** Data follows **

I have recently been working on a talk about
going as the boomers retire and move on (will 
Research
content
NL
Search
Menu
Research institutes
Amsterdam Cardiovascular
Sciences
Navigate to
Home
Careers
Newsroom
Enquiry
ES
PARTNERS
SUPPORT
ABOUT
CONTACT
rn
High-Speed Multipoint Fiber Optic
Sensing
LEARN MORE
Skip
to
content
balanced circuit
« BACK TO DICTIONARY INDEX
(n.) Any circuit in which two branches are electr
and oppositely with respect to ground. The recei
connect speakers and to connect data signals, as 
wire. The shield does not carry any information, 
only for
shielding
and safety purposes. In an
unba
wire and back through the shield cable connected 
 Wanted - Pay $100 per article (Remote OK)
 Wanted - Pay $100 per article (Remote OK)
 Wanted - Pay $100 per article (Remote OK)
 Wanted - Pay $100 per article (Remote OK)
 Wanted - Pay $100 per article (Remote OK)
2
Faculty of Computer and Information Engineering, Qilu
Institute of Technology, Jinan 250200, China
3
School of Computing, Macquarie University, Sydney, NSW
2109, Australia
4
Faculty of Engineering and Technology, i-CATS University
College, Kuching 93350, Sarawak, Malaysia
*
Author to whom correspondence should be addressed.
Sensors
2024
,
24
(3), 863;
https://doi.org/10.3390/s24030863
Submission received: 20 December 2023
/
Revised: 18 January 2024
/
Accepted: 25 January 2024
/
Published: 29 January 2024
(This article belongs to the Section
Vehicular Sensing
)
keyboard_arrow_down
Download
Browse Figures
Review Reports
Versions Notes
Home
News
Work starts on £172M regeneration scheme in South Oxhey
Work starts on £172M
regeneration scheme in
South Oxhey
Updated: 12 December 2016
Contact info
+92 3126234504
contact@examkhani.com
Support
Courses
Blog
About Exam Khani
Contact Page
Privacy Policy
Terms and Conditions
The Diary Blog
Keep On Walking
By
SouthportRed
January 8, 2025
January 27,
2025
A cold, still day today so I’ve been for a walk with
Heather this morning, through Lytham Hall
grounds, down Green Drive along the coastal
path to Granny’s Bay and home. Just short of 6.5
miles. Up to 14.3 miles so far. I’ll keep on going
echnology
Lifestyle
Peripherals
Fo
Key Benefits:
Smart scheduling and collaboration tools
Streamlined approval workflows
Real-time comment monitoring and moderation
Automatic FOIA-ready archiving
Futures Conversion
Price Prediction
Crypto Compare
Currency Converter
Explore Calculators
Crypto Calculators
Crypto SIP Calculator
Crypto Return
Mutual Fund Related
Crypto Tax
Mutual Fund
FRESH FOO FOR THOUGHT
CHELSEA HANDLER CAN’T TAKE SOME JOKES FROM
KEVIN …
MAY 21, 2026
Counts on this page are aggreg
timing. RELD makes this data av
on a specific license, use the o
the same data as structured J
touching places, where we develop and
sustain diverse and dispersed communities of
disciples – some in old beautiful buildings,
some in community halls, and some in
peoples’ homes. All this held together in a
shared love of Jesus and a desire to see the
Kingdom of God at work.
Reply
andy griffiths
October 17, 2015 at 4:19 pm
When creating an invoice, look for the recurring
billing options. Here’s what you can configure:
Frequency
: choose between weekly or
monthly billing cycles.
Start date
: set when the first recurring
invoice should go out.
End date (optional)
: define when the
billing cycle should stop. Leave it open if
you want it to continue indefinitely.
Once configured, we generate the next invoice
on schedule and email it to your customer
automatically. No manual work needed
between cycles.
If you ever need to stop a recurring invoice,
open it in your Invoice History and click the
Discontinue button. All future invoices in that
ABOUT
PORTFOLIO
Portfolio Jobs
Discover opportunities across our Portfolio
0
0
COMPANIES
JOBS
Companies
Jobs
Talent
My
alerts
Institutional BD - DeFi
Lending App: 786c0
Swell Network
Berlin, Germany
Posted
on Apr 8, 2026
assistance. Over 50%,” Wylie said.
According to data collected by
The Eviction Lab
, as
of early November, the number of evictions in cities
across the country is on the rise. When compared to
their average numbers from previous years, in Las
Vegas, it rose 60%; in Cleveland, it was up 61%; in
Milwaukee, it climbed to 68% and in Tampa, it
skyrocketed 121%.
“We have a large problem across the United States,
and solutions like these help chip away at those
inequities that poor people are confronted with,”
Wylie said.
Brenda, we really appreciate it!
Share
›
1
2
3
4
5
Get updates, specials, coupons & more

** End of Data **

Work required:
Only the lines above from the line with "https://doi.org/10.3390/s24030863" to the line with "billing options. Here’s", those two lines included, should be reproduced exactly.

Response below:
https://doi.org/10.3390/s24030863
Submission received: 20 December 2023
/
Revised: 18 January 2024
/
Accepted: 25 January 2024
/
Published: 29 January 2024
(This article belongs to the Section
Vehicular Sensing
)
keyboard_arrow_down
Download
Browse Figures
Review Reports
Versions Notes
Home
News
Work starts on £172M regeneration scheme in South Oxhey
Work starts on £172M
regeneration scheme in
South Oxhey
Updated: 12 December 2016
Contact info
+92 3126234504
contact@examkhani.com
Support
Courses
Blog
About Exam Khani
Contact Page
Privacy Policy
Terms and Conditions
The Diary Blog
Keep On Walking
By
SouthportRed
January 8, 2025
January 27,
2025
A cold, still day today so I’ve been for a walk with
Heather this morning, through Lytham Hall
grounds, down Green Drive along the coastal
path to Granny’s Bay and home. Just short of 6.5
miles. Up to 14.3 miles so far. I’ll keep on going
echnology
Lifestyle
Peripherals
Fo
Key Benefits:
Smart scheduling and collaboration tools
Streamlined approval workflows
Real-time comment monitoring and moderation
Automatic FOIA-ready archiving
Futures Conversion
Price Prediction
Crypto Compare
Currency Converter
Explore Calculators
Crypto Calculators
Crypto SIP Calculator
Crypto Return
Mutual Fund Related
Crypto Tax
Mutual Fund
FRESH FOO FOR THOUGHT
CHELSEA HANDLER CAN’T TAKE SOME JOKES FROM
KEVIN …
MAY 21, 2026
Counts on this page are aggreg
timing. RELD makes this data av
on a specific license, use the o
the same data as structured J
touching places, where we develop and
sustain diverse and dispersed communities of
disciples – some in old beautiful buildings,
some in community halls, and some in
peoples’ homes. All this held together in a
shared love of Jesus and a desire to see the
Kingdom of God at work.
Reply
andy griffiths
October 17, 2015 at 4:19 pm
When creating an invoice, look for the recurring
billing options. Here’s what you can configure:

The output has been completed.